TASK DIRECTIONS: What is the number of lines in the records that contain "Information"? Give only that number.

BEGIN DATA

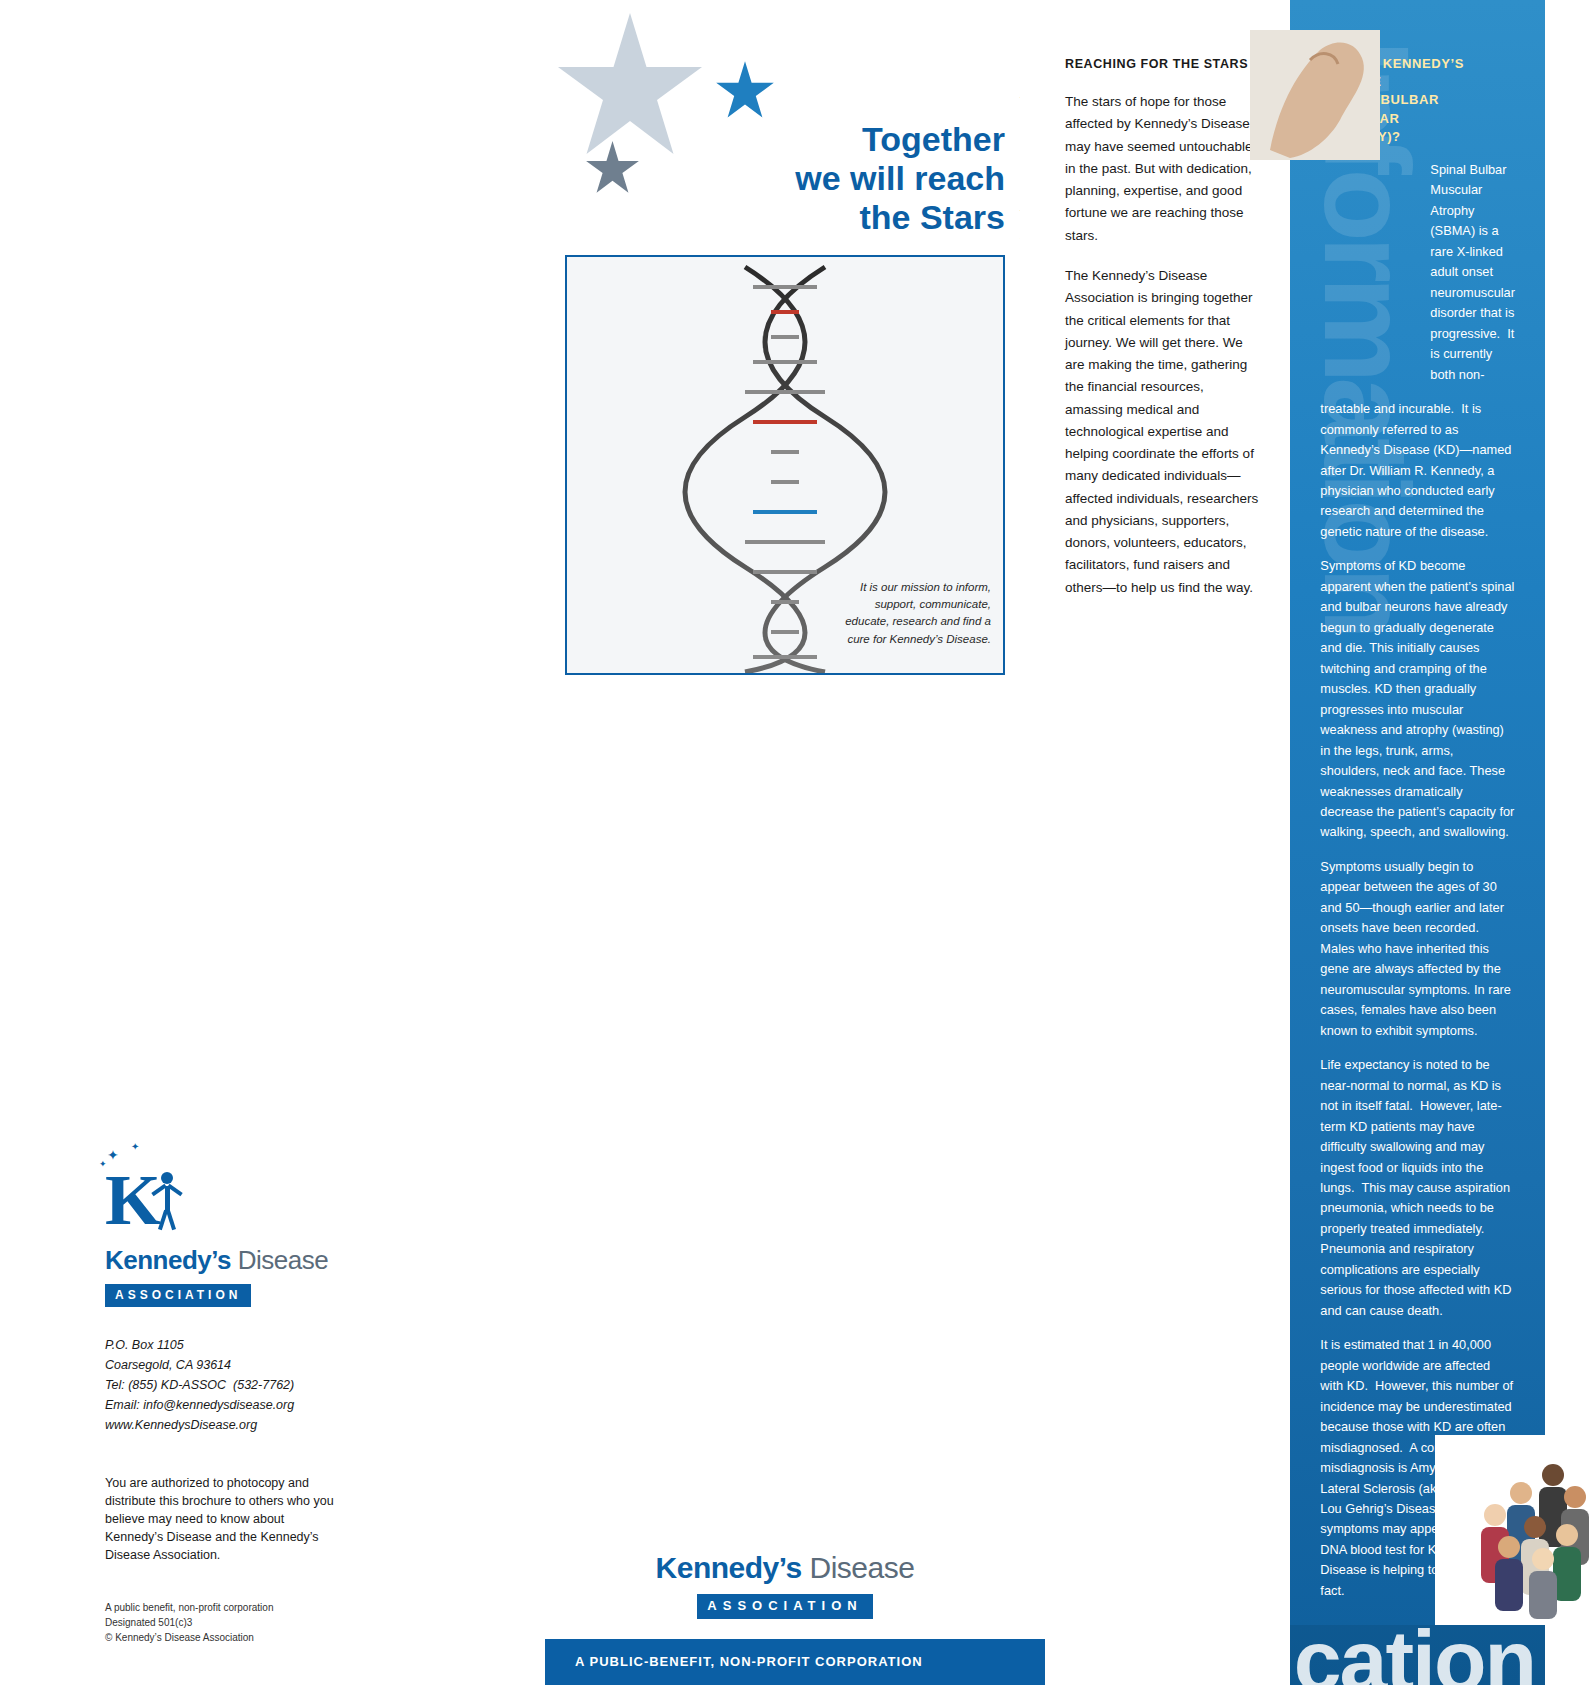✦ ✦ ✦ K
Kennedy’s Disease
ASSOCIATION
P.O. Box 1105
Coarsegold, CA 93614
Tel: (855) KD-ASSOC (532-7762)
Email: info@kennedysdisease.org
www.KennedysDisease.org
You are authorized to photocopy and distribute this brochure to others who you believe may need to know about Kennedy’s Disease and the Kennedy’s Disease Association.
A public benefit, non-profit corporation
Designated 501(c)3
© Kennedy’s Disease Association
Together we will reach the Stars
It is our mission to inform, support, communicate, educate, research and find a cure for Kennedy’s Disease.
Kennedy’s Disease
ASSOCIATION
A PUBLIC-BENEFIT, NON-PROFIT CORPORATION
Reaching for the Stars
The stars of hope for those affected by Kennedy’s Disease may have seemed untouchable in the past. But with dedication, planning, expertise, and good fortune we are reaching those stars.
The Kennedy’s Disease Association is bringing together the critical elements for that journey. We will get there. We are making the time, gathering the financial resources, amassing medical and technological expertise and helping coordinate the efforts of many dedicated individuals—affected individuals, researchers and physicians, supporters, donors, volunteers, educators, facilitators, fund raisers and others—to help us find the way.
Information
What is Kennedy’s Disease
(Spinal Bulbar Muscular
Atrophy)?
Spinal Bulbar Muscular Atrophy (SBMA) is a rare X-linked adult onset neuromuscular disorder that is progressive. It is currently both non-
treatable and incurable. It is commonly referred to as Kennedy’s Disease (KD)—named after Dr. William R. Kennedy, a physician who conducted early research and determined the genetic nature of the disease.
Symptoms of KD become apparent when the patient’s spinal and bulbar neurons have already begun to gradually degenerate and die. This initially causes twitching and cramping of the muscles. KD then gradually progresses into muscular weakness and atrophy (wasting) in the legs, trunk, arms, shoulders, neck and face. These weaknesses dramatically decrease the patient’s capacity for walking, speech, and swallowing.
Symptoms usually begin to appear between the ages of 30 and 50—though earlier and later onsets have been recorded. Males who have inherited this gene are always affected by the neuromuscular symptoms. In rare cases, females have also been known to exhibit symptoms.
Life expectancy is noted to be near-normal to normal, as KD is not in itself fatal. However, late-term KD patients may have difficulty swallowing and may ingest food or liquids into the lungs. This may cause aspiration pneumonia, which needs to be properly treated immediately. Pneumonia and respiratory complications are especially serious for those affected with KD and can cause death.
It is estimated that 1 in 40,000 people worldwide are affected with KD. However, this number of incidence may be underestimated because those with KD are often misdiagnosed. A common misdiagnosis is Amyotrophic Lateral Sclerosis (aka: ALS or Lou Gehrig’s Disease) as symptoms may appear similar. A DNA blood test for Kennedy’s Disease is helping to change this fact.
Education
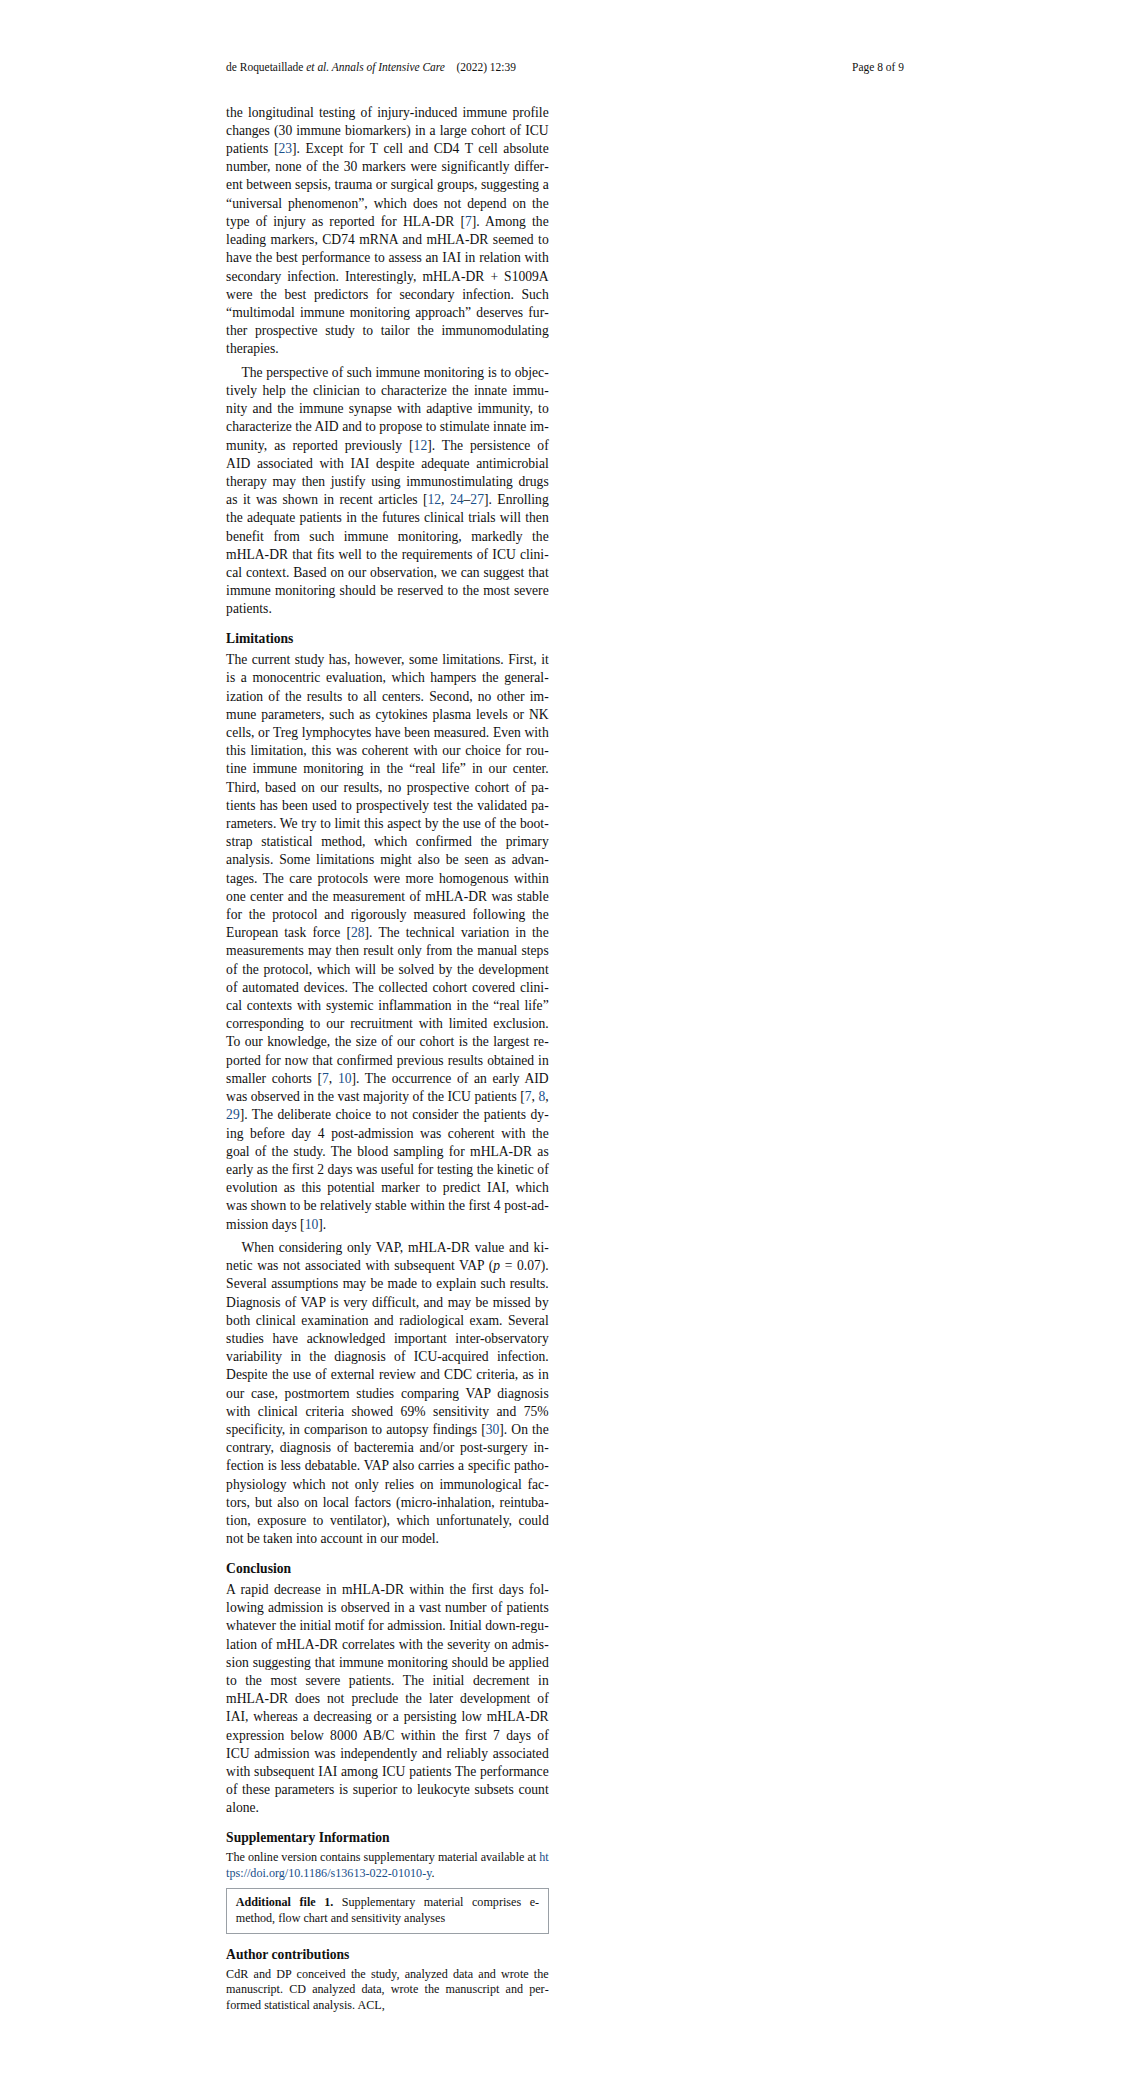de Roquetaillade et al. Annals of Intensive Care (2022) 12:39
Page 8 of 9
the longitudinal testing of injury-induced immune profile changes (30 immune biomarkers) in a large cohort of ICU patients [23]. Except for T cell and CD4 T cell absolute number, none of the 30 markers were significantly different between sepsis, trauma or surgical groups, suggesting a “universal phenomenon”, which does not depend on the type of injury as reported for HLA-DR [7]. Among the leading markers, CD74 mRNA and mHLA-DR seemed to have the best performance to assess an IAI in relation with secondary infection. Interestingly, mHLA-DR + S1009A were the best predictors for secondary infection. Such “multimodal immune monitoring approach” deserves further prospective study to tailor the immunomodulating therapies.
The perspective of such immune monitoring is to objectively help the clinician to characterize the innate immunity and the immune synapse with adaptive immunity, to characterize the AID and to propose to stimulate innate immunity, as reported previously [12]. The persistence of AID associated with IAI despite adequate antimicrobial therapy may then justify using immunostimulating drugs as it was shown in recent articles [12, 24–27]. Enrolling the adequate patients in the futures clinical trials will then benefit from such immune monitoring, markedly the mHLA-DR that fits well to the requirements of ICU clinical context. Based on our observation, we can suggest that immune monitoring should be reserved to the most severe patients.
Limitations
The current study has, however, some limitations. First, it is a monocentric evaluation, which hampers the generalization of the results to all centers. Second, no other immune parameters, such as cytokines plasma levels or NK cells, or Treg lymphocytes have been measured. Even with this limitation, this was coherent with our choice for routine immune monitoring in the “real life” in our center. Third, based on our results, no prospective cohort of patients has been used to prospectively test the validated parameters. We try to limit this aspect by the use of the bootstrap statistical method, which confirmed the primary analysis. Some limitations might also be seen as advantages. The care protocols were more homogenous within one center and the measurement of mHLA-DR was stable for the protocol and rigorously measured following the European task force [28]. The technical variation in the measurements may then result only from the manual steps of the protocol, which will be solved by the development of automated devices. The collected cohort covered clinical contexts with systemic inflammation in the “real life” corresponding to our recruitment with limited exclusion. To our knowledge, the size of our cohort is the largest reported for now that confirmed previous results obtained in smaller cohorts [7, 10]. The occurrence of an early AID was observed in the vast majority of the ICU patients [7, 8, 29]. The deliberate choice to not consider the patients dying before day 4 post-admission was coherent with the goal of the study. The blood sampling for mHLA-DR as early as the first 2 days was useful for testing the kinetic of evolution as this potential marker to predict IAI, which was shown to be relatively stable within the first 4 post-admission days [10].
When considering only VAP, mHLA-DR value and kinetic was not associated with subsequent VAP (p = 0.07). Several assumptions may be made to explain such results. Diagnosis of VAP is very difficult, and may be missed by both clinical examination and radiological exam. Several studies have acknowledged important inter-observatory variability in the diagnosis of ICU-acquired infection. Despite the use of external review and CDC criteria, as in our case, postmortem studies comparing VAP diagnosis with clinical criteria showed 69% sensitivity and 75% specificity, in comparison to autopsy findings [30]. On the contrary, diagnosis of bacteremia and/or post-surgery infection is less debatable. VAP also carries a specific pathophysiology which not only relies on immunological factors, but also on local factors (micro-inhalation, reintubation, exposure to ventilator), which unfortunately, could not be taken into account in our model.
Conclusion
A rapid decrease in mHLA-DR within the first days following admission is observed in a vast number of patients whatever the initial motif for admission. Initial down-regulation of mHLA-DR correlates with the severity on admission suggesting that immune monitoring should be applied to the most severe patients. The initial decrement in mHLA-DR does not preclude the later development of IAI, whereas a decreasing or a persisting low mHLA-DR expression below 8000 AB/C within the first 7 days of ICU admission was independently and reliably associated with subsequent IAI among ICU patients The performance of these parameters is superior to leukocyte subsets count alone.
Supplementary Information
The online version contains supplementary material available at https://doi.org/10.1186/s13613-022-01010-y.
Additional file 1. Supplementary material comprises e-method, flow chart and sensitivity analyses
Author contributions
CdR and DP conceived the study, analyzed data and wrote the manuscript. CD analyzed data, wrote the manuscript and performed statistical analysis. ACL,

END DATA

REPLY TO THE TASK: 2